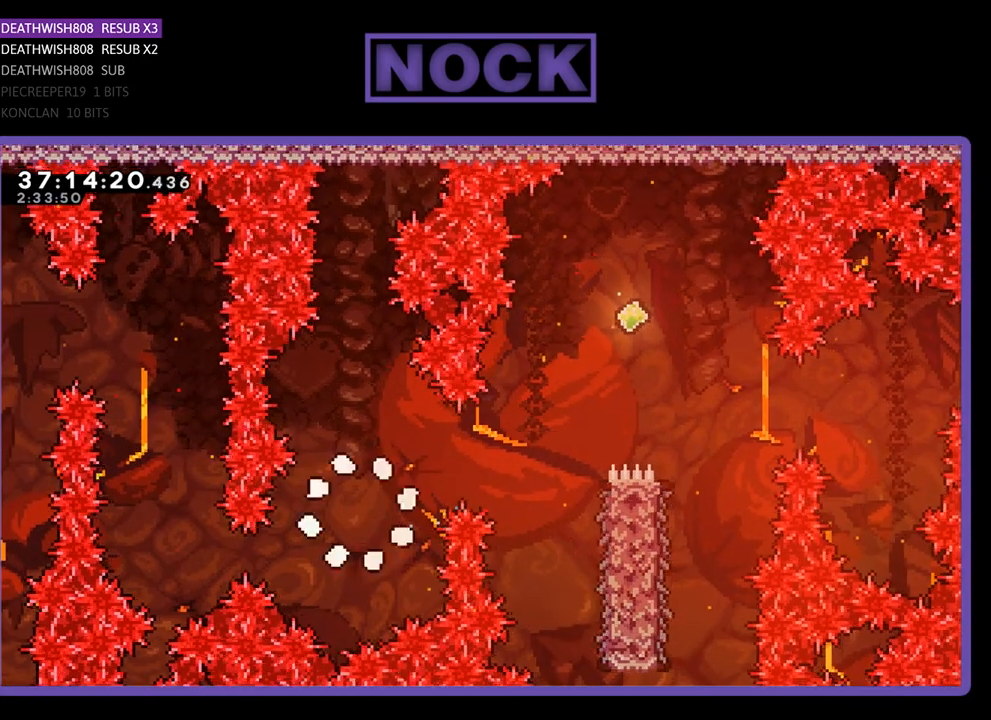
{"buttons": [], "events": []}
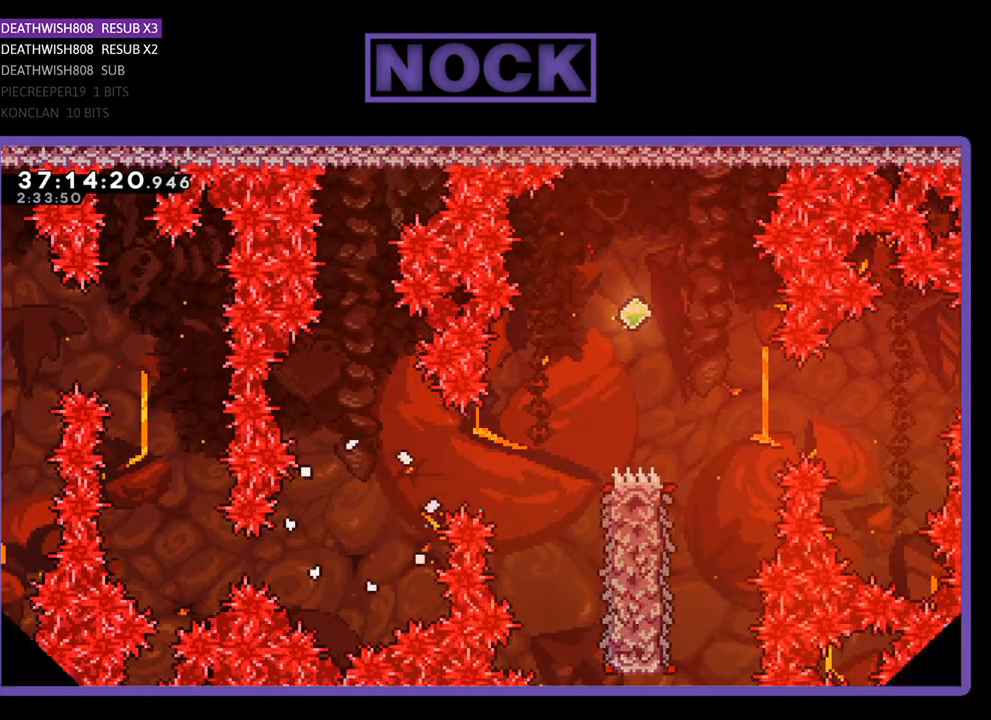
{"buttons": ["R2", "DPAD_RIGHT"], "events": [[267, "R2", "down"], [500, "DPAD_RIGHT", "down"]]}
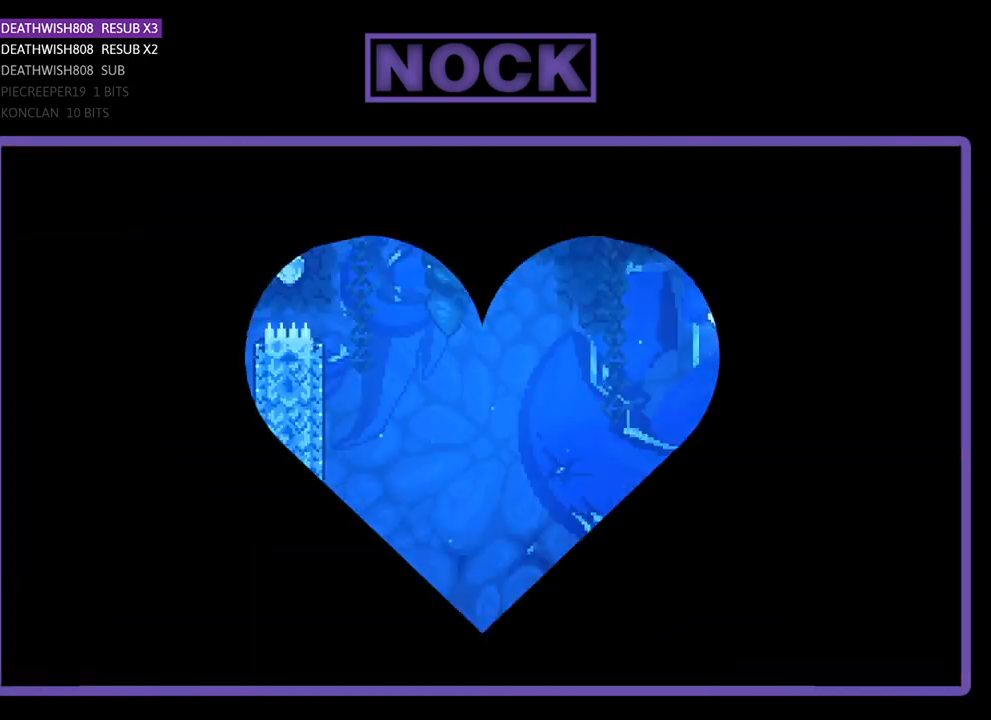
{"buttons": ["R2", "DPAD_RIGHT"], "events": []}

> EXERCISE PROMPT: Transcribe each line of the material above verbatim, but do not include the images.

> ANSWER TO THE EXERCISE:
{"buttons": [], "events": []}
{"buttons": ["R2", "DPAD_RIGHT"], "events": [[267, "R2", "down"], [500, "DPAD_RIGHT", "down"]]}
{"buttons": ["R2", "DPAD_RIGHT"], "events": []}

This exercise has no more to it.